18. Don't panic trade, when you feel that antsy, desperate feeling that makes your mouth dry, turn off the computer and do something else until you are your best self. Trading requires confidence and a good clear head.

19. PRACTICE, PRACTICE, PRACTICE , PRACTICE, PRACTICE, PRACTICE ON YOUR DEMO ACCOUNT,.......... EVEN THAT WON'T BE QUITE ENOUGH,....... BUT GET AS MANY SCREW UPS AND BAD HABITS OUT OF YOUR SYSTEM AS POSSIBLE!!!!!!!


The biggest challenge in Forex is having the confidence that you are doing the right thing, and the discipline to see it through. As you watch those numbers dance in front of your eyes along with your profits, it gets though. It can make you down right panicky, learn the market, and if you pray, ( learn to trust that feeling of peace no matter what the market is doing). The news and the market will make you crazy, but what does your gut tell you in the mist of all of that noise?

20. Lastly if you are stressed, irrational and ready to throw the computer, turn off the screen, breathe and go do something that you really enjoy. (Just breathe, it will be ok, this too shall pass. Live in peace!


HAPPY TRADING



Remember to be thankful, be humble, be kind. I hope that this help. Thank you for visiting my blog. Wishing you every blessing of health, wealth, happiness, prosperity and peace for your life. (SMILE)


This blog is not in anyway an enticement or solicitation to trade in the Forex Market. These tips are for informational purposes only and are not to be substituted for legal advice or council.
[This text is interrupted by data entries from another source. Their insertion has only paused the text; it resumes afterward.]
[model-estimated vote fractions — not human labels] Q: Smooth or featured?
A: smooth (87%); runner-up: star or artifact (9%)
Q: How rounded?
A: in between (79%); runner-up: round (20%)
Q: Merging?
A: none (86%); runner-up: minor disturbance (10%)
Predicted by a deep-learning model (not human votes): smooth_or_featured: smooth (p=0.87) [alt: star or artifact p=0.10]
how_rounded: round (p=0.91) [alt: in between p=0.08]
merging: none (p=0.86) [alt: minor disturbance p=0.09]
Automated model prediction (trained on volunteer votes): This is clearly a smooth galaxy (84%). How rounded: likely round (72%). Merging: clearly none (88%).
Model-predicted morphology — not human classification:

I have written this blog in hopes that it will help you to avoid some of the terrifying pitfalls I had in the Forex Market before I learned better.

الجمعة، 25 سبتمبر 2009

Must-See, Must-Hear

WHEN TRENDS TURN



As you have probably already read, I love trends; but what happens when a trend turns. No matter what time period you trade your trend will eventually turn. It is essential to the well being of your successful long term trading life that you can recognize the beginning of a trend turn.

The first sign of a trend turn usually come in the form of a candlestick reversal formation. Then you will eventually get a trendline break. That is why it is essential that you learn to read candlesticks like a master musician learns to read sheet music.

Things you want to look for in a valid trend turn are:

1. Price that has really been in a trend for a while, and a valid candlestick reversal signal).
(Except on a smaller time frame, those trends can change rapidly)

2. A treadline break is usually a good sign. On the trendline break, be sure to wait for the candle to close. If it closes outside of the line you may want to confirm the validity of the breakout with an indicator such as a MA. I am not a huge fan of indicators because they are lagging data, but in this case, it would be wise to use one, which ever one best suits you. In a valid trend break your MA will usually be broken too.

3. I think the most important piece in a valid reversal is if price surpassed the previous relevant high/low.

Many times a good buy signal comes when a candlestick closes above the trendline, in a downtrend, though not always. A good sell signal could come from the close of a candle below the trendline , in an uptrend. This is where either patience, indicators or a combination of both come in handy.

If the trendline break is not valid (meaning it broke trend only temporarily), then you can redraw your trendline, or add another one to include the new high/low.

Very important if you trade against a long term established trend, expect it to be a short term ride. Get in and get out. The shorter the time frame the faster you'd better get out after you see that you have lost your advantage  No matter what time frame you made your counter trend trade, just know that it will eventually turn to continue to follow the major trend. A counter trend trade is like a river temporarily diverted, the trend will eventually resume it's course. There are always trends within trends or hiccups/retracement, price never move straight up or straight down. It is essential that you know your major trend direction.

A breakout from trend can also be a valid exit signal to close out your profits.

Trend reversals are important because most traders want to buy near the bottom when price begins to move up and sell near the top when price begins to decline, and that means waiting for a proper confirmation before jumping in and getting your butt handed to you.

A reversal signal can be good for 0pips- 1100pips depending on your chart time frame and your patience level. For example the 5 min chart will give you many trading opportunities, but they are less reliable; whereas the monthly chart is much more likely to provide more accurate signals, so far this year it has provided 4 really good bounces for the USD/YEN pair. Longer term traders were able to capitalize on those opportunities, but they are a whole league unto themselves.


Remember, though trends tend to continue, nothing goes on forever and if you are going to be a successful trader, you are going to have to remind yourself that neither price nor trend heads in the same direction perpetually. In order to trade successfully you have got to be flexible. If you, like me, have been bearish all of 2009, you have got to know when to become bullish when there's a bounce in the market. Know when to hold em' know when to fold em, know when to walk away and know when to grab your profits and run.
As it stands; I don't plan to do a blog on candlestick formations, but you are welcome to go to my youtube channel where I have downloaded videos that I think are very helpful to new or a fresher for the more experienced traders. Please copy and paste the link:

http://www.youtube.com/user/TRADERSFRIEND.For a more in-dept look at candles read any of Steve Nison's Japanese Candle Trading books available on-line or at your local library. If you are going to purchase it, ebay is usually an excellent source for on-line trading materials.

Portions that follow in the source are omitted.